Description of problem: In OCP clusters with large numbers of routes (greater than the value of net.ipv4.neigh.default.gc_thresh3, which is 1024 by default) the ARP cache is not large enough to accommodate for all the entries needed by the nodes running the router pods. While this has been documented here: https://docs.openshift.com/container-platform/3.4/install_config/router/default_haproxy_router.html#deploy-router-arp-cach-tuning-for-large-scale-clusters I believe this should be the default in the atomic-openshift-master and atomic-openshift-node tuned profiles. Version-Release number of selected component (if applicable): All How reproducible: Always Steps to Reproduce: 1. Create an OCP environment with around 1024 routes (I've personally started noticing problems already at around 900 routes). Actual results: 1) Kernel messages: [ 1738.811139] net_ratelimit: 1045 callbacks suppressed [ 1743.823136] net_ratelimit: 293 callbacks suppressed 2) oc client and networking in general stops working properly.
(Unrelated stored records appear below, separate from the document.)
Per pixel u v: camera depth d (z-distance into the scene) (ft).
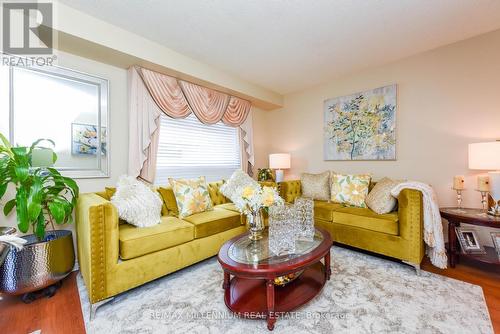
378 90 10.21
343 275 6.53
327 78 11.63
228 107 11.85
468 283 6.08
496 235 6.81
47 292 5.78
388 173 10.09
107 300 5.24
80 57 7.60
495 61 7.65
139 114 8.55
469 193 8.16
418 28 7.46
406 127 9.55
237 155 13.04
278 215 5.54
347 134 11.30
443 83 8.65
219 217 7.86
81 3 6.17
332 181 10.43
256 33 7.64
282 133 14.32
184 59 9.09
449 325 4.49
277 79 11.70
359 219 7.95
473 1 6.18
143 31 7.50
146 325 4.67
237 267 4.50
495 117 7.67
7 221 6.44
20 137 6.55
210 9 6.44
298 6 6.35
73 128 7.47
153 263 6.04
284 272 4.43
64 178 6.27
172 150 10.18
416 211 6.69
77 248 7.29
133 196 6.78
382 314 4.85
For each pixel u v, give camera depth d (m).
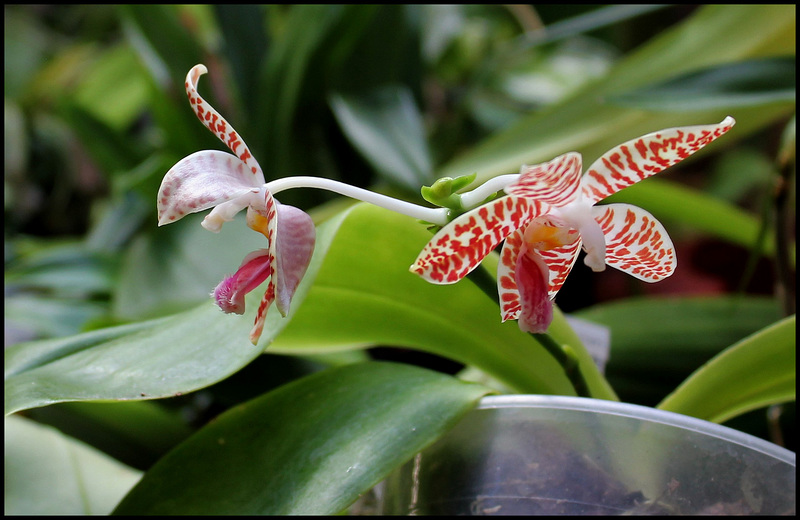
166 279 0.53
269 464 0.38
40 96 1.10
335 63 0.62
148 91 0.66
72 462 0.43
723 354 0.39
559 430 0.37
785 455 0.36
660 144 0.34
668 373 0.46
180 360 0.37
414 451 0.37
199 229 0.56
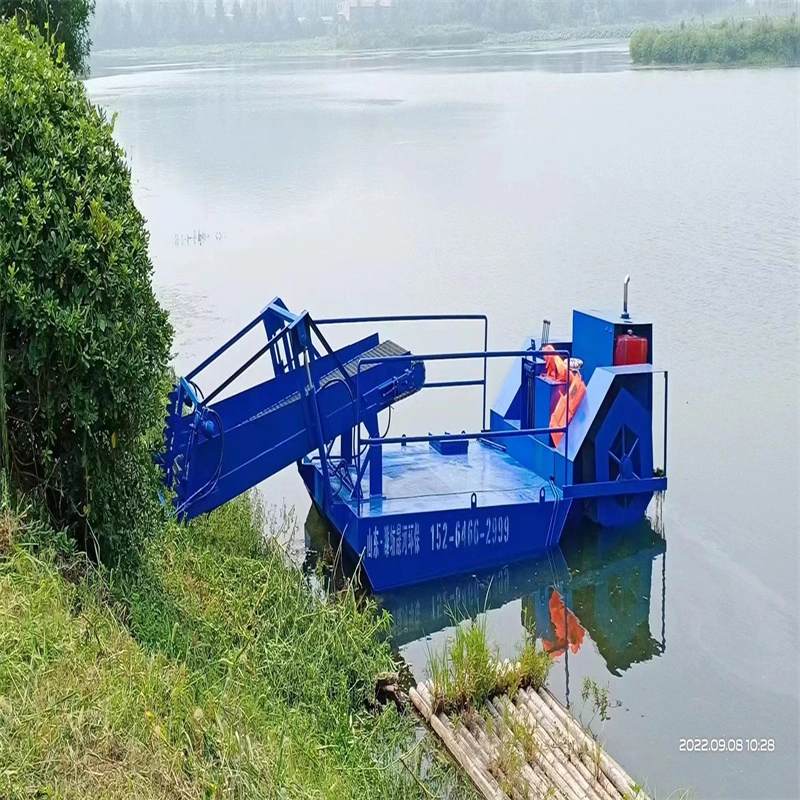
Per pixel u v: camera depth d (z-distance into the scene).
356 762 7.37
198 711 6.14
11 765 5.07
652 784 8.05
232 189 36.50
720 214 31.45
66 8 12.85
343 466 11.58
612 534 11.77
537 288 23.27
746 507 12.76
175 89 73.44
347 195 35.28
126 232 7.65
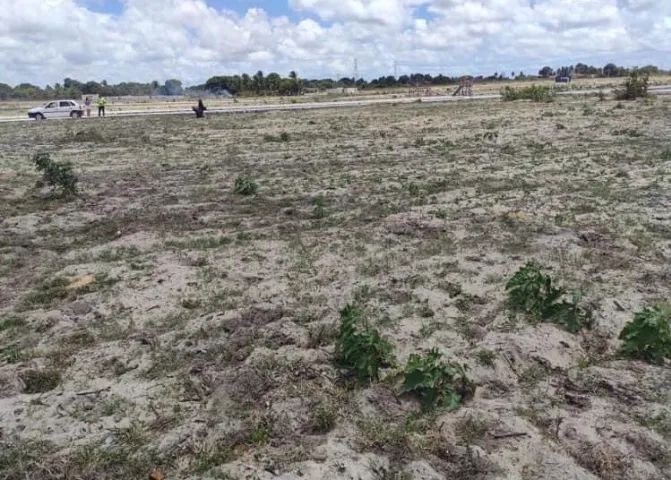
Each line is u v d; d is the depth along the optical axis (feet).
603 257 27.84
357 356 18.31
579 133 73.31
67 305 24.34
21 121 130.82
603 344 20.20
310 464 14.55
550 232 31.65
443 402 16.87
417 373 17.26
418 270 26.78
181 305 23.97
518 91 160.97
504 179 46.32
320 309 23.06
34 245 32.68
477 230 32.53
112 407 17.08
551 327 20.89
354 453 15.02
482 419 16.06
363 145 70.49
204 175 53.06
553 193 40.88
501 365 18.67
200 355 19.84
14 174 55.01
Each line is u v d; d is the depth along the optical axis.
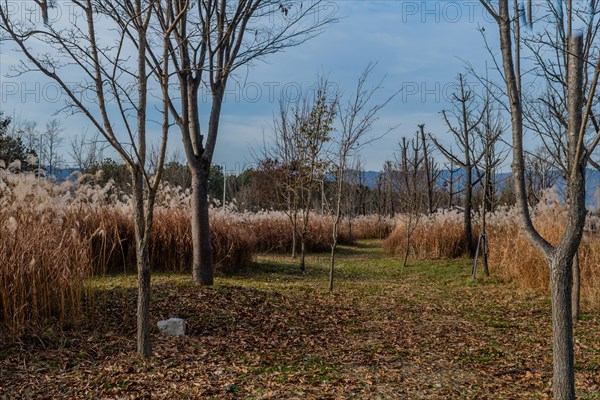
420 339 5.56
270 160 16.83
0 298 5.12
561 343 2.70
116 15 5.00
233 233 10.99
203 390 3.82
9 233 5.52
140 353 4.47
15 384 3.93
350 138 9.07
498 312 7.23
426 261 13.92
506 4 2.90
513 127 2.90
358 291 8.94
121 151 4.10
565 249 2.67
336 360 4.70
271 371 4.33
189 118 8.05
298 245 16.48
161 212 10.38
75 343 4.89
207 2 7.57
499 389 3.96
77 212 9.06
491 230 13.09
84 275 5.84
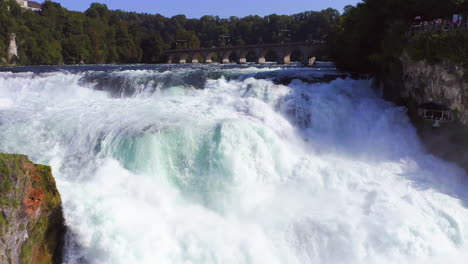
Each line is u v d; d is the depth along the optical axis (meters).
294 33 176.88
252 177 20.58
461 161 25.39
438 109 25.94
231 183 19.59
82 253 15.39
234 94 29.33
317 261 17.41
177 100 28.20
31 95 30.25
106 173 18.52
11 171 14.12
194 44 178.25
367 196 20.73
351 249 17.52
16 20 114.62
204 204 19.27
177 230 17.02
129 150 19.58
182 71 39.19
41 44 110.81
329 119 27.34
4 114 23.95
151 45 150.25
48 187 15.41
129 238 15.70
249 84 29.83
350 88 32.16
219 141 20.33
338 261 17.42
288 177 21.66
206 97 28.56
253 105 26.84
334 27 60.22
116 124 21.69
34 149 20.28
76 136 21.02
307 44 97.94
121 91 31.69
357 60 42.19
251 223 18.59
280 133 24.91
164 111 24.77
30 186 14.85
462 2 31.38
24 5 182.38
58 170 18.78
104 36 142.62
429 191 21.64
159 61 151.62
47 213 15.09
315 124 27.08
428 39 26.66
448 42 25.52
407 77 28.80
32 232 14.49
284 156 22.31
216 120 22.52
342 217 18.75
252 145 21.16
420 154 26.22
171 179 19.77
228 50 130.75
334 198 20.61
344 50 46.19
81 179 18.23
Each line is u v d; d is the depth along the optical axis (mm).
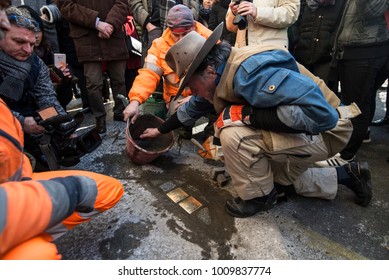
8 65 1523
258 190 1488
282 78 1149
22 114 1747
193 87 1429
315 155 1438
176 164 2125
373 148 2521
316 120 1145
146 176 1954
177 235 1434
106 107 3416
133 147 1854
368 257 1366
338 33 2020
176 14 1937
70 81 2506
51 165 1613
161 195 1749
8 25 901
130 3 2885
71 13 2225
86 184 882
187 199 1718
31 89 1739
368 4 1740
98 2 2320
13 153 862
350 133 1436
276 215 1624
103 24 2287
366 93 1999
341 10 2092
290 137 1313
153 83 2078
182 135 2551
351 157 2197
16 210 627
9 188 658
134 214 1574
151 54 2107
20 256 706
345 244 1439
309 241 1444
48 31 2613
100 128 2586
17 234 642
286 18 1924
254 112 1305
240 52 1313
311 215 1639
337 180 1690
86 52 2361
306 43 2287
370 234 1514
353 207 1729
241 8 1908
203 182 1904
Expected results: None of the issues in "Actual results". Additional info: http://post-office.corp.redhat.com/archives/atomic-networking/2016-November/msg00082.html
Commit pushed to master at https://github.com/openshift/openshift-docs https://github.com/openshift/openshift-docs/commit/59be5f894be526396d8b160adccc4481f489f765 Change default arp cache size on nodes In OCP clusters with large numbers of routes (greater than the value of net.ipv4.neigh.default.gc_thresh3, which is 1024 by default) the ARP cache is not large enough to accommodate for all the entries needed by the nodes running the router pods. This change increases the cache size. bug 1425388 https://bugzilla.redhat.com/show_bug.cgi?id=1425388 Signed-off-by: Phil Cameron <pcameron>
Commit pushed to master at https://github.com/openshift/origin https://github.com/openshift/origin/commit/ba842078f3bba0282d62a2c9db70ca4d9339e733 Change default arp cache size on nodes In OCP clusters with large numbers of routes (greater than the value of net.ipv4.neigh.default.gc_thresh3, which is 1024 by default) the ARP cache is not large enough to accommodate for all the entries needed by the nodes running the router pods. This change increases the cache size. bug 1425388 https://bugzilla.redhat.com/show_bug.cgi?id=1425388 Signed-off-by: Phil Cameron <pcameron>
This has been merged into ocp and is in OCP v3.6.27 or newer.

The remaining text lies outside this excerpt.